◆ Exercise details ◆
Count the lines of data below that include "criar". Provide only the number.

◆ Exercise inputs ◆
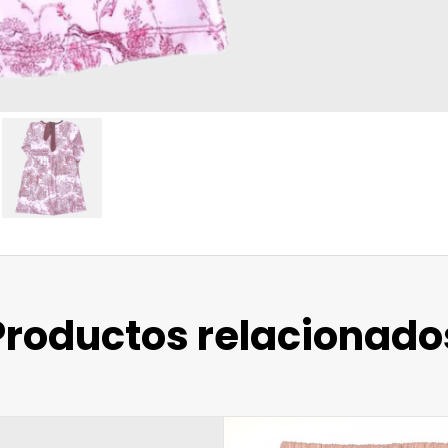
Productos relacionado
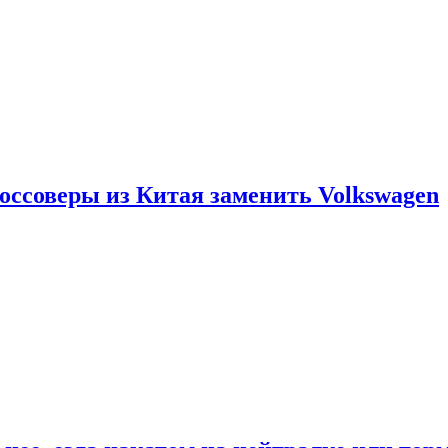
россоверы из Китая заменить Volkswagen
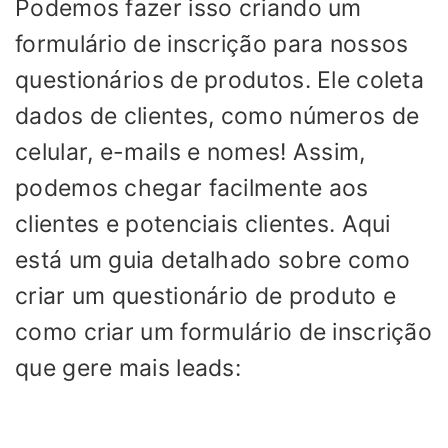
Podemos fazer isso criando um
formulário de inscrição para nossos
questionários de produtos. Ele coleta
dados de clientes, como números de
celular, e-mails e nomes! Assim,
podemos chegar facilmente aos
clientes e potenciais clientes. Aqui
está um guia detalhado sobre como
criar um questionário de produto e
como criar um formulário de inscrição
que gere mais leads:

◆ Task response ◆
2